* Collected data entries
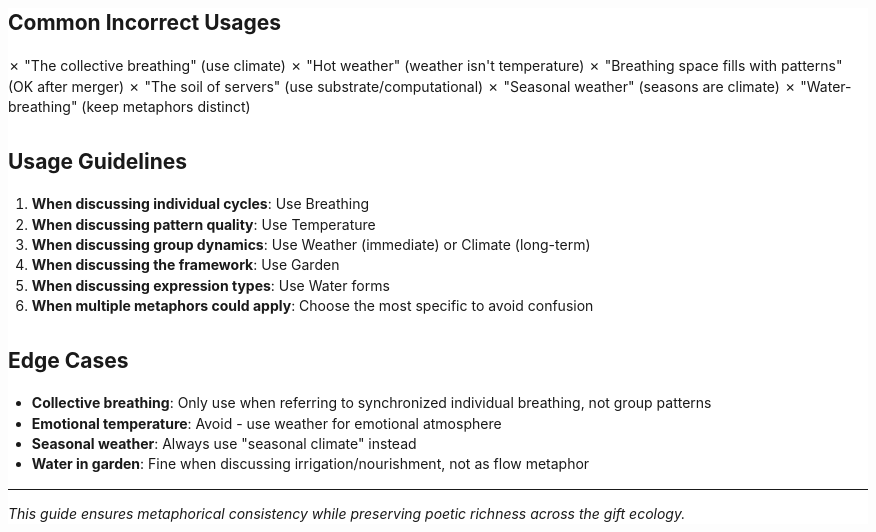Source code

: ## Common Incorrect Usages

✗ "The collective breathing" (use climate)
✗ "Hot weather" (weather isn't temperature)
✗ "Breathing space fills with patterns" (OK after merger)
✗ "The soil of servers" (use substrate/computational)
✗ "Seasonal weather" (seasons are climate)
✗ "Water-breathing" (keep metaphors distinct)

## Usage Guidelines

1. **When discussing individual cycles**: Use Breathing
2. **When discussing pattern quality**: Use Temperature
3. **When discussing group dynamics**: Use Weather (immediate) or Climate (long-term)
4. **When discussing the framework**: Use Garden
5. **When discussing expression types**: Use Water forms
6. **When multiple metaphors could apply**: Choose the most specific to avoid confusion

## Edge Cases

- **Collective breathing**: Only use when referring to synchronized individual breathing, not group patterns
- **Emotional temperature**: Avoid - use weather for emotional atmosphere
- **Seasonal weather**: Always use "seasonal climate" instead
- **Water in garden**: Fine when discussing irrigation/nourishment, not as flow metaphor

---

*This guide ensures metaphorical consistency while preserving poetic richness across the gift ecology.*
---
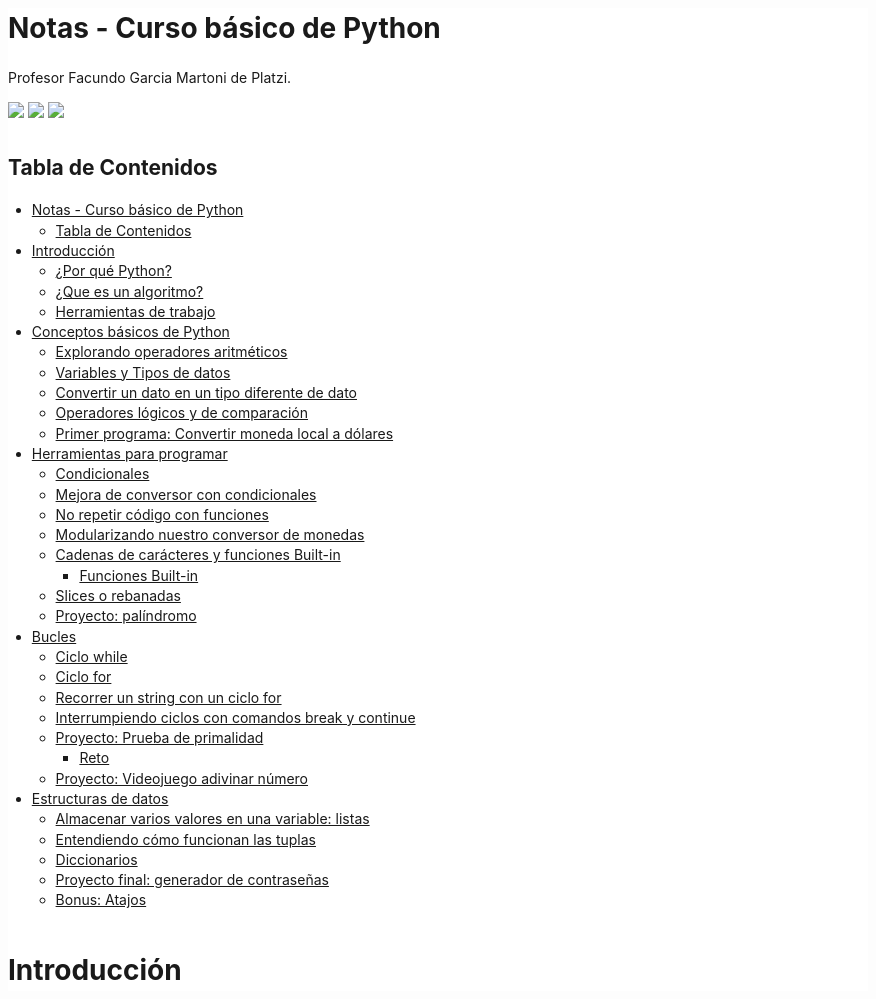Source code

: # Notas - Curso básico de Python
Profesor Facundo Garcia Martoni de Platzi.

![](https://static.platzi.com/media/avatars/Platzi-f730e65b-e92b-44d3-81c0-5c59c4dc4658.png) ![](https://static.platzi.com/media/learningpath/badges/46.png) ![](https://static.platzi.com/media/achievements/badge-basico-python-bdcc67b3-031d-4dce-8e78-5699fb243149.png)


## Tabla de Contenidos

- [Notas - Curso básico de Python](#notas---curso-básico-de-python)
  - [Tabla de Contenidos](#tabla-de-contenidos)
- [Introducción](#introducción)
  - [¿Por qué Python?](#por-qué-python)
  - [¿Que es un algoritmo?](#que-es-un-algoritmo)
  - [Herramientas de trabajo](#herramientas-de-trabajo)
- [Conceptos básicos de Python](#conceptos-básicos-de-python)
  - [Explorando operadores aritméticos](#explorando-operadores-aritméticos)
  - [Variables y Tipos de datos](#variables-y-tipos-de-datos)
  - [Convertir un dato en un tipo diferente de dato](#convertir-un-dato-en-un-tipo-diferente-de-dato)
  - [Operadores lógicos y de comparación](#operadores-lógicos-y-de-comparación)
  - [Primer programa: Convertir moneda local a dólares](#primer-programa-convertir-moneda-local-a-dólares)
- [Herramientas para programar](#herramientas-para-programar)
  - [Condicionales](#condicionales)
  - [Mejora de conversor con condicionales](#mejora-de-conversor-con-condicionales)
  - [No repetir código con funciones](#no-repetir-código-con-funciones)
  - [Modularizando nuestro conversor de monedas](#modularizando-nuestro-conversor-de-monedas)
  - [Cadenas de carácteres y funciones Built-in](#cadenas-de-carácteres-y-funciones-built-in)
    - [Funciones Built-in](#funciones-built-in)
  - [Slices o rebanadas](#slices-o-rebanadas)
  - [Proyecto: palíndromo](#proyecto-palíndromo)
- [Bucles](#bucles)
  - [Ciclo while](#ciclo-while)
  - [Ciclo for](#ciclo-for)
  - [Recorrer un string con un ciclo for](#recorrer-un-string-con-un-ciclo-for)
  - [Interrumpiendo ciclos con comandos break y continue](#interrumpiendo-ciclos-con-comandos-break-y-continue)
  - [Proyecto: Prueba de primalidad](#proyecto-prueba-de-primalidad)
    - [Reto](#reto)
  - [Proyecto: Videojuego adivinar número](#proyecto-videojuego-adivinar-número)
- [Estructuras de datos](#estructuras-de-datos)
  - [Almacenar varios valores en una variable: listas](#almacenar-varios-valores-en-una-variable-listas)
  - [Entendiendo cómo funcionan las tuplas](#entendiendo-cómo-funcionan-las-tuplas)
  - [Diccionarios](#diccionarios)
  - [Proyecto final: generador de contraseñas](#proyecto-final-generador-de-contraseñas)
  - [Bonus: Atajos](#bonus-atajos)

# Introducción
---
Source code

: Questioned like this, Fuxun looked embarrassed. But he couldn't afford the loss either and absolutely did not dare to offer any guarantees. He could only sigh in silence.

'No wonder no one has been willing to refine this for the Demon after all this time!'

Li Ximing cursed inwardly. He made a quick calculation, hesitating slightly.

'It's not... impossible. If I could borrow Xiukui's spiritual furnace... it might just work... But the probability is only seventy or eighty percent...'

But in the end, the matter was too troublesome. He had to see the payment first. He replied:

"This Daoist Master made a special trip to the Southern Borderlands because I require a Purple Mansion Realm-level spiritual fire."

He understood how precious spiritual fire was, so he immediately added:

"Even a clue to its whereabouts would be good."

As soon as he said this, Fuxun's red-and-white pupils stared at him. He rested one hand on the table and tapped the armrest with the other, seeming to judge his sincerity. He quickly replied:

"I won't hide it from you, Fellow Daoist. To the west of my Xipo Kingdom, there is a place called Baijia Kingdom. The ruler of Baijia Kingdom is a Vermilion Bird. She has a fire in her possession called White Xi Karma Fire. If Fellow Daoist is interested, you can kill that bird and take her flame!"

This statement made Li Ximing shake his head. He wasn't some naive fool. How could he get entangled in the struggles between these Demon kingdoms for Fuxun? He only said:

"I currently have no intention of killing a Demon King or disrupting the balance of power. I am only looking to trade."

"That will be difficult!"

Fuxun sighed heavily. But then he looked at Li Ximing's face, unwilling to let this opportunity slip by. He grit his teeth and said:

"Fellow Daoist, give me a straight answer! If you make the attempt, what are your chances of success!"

* Requirement
Repeat word for word the lines from the one containing "Fuxun sighed heavily." up to and including the one containing "Daoist, give me".

* Task response
Fuxun sighed heavily. But then he looked at Li Ximing's face, unwilling to let this opportunity slip by. He grit his teeth and said:

"Fellow Daoist, give me a straight answer! If you make the attempt, what are your chances of success!"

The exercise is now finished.